### EXERCISE INSTRUCTIONS
In the data below, find each line carrying the string "analysis" and copy it out.

[Dataset entries]
*-*-*

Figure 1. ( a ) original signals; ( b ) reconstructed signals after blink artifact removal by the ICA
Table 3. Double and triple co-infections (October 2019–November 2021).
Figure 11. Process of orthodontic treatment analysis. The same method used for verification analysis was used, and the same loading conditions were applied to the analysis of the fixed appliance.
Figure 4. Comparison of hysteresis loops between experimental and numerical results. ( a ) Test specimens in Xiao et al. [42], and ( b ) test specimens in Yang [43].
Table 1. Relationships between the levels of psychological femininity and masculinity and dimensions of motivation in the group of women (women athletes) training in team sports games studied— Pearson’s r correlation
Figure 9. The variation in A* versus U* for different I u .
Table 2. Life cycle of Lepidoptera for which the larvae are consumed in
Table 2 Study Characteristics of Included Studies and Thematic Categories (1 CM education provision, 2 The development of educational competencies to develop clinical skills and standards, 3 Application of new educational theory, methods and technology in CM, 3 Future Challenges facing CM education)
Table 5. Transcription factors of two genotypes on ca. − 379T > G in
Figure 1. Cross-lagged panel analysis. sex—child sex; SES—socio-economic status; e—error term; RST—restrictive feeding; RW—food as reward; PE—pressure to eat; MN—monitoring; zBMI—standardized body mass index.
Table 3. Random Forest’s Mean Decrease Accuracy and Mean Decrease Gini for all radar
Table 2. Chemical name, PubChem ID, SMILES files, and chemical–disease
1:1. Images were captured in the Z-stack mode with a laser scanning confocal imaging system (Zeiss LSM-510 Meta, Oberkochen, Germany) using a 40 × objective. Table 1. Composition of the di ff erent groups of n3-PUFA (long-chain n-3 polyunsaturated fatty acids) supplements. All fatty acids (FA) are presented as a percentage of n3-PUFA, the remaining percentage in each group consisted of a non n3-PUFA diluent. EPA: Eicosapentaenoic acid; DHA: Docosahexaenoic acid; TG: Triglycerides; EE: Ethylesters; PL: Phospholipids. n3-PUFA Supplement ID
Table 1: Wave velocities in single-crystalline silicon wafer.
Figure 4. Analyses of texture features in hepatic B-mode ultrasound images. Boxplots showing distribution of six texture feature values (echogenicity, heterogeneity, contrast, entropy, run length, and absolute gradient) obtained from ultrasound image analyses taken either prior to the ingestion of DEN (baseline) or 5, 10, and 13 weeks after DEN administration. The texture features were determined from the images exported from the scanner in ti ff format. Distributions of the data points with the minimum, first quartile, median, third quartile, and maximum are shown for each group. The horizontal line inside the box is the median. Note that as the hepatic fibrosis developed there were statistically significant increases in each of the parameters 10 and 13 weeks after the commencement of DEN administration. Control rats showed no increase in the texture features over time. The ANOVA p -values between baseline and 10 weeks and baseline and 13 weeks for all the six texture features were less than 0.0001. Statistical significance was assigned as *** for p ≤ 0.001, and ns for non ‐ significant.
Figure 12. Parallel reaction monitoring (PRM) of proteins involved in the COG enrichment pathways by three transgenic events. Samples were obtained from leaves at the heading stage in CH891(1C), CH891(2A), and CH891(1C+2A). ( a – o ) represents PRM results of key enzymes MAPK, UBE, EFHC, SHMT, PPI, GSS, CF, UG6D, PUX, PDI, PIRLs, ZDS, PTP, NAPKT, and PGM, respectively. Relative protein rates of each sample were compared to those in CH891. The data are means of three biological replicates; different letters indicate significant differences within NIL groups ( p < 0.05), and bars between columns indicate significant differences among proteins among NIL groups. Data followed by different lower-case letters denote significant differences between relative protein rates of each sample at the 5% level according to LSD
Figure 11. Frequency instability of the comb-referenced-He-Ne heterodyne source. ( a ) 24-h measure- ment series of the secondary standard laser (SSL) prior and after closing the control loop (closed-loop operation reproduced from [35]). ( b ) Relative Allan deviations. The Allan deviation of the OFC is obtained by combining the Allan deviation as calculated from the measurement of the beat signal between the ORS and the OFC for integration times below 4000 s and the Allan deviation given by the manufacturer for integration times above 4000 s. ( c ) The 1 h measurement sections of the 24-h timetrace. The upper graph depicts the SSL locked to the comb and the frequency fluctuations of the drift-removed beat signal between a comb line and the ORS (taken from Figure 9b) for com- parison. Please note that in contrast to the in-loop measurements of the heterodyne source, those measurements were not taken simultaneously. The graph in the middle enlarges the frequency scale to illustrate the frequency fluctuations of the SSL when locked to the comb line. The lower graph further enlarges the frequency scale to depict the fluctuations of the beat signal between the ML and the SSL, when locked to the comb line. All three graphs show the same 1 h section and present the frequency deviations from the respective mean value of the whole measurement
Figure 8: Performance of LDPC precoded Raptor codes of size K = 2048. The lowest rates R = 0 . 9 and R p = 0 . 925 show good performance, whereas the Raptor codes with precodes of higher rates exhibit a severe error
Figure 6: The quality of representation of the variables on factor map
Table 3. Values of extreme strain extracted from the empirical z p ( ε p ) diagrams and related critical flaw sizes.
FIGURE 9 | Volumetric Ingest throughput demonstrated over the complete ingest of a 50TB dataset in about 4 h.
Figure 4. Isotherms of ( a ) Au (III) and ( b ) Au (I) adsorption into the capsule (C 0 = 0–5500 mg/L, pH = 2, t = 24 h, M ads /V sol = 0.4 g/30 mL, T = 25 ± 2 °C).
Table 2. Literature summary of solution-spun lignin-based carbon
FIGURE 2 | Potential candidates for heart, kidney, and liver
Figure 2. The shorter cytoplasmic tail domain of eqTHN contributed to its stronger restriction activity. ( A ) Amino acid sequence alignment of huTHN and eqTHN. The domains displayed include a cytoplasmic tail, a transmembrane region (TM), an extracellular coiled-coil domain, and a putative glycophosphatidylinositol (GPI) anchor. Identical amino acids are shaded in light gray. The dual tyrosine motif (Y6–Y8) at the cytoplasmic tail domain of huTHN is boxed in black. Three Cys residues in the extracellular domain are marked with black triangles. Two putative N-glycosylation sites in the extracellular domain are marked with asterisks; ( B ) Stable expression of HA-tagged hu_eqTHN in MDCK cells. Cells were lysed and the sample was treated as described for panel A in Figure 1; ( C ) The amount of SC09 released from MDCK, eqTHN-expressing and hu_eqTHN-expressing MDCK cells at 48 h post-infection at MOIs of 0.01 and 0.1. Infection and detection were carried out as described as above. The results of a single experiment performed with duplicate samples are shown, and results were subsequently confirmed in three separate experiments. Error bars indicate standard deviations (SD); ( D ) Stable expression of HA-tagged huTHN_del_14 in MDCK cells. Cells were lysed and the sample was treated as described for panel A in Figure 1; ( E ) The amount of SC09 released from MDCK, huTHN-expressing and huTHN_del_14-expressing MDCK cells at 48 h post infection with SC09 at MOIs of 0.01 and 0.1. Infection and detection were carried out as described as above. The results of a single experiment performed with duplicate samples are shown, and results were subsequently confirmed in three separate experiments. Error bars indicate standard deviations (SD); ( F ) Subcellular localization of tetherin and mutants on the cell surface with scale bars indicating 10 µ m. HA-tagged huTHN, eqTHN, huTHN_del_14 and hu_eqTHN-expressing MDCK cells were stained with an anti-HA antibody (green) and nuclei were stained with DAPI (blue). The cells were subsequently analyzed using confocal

*-*-*

### SOLUTION TO THE PROBLEM
Figure 11. Process of orthodontic treatment analysis. The same method used for verification analysis was used, and the same loading conditions were applied to the analysis of the fixed appliance.
Figure 1. Cross-lagged panel analysis. sex—child sex; SES—socio-economic status; e—error term; RST—restrictive feeding; RW—food as reward; PE—pressure to eat; MN—monitoring; zBMI—standardized body mass index.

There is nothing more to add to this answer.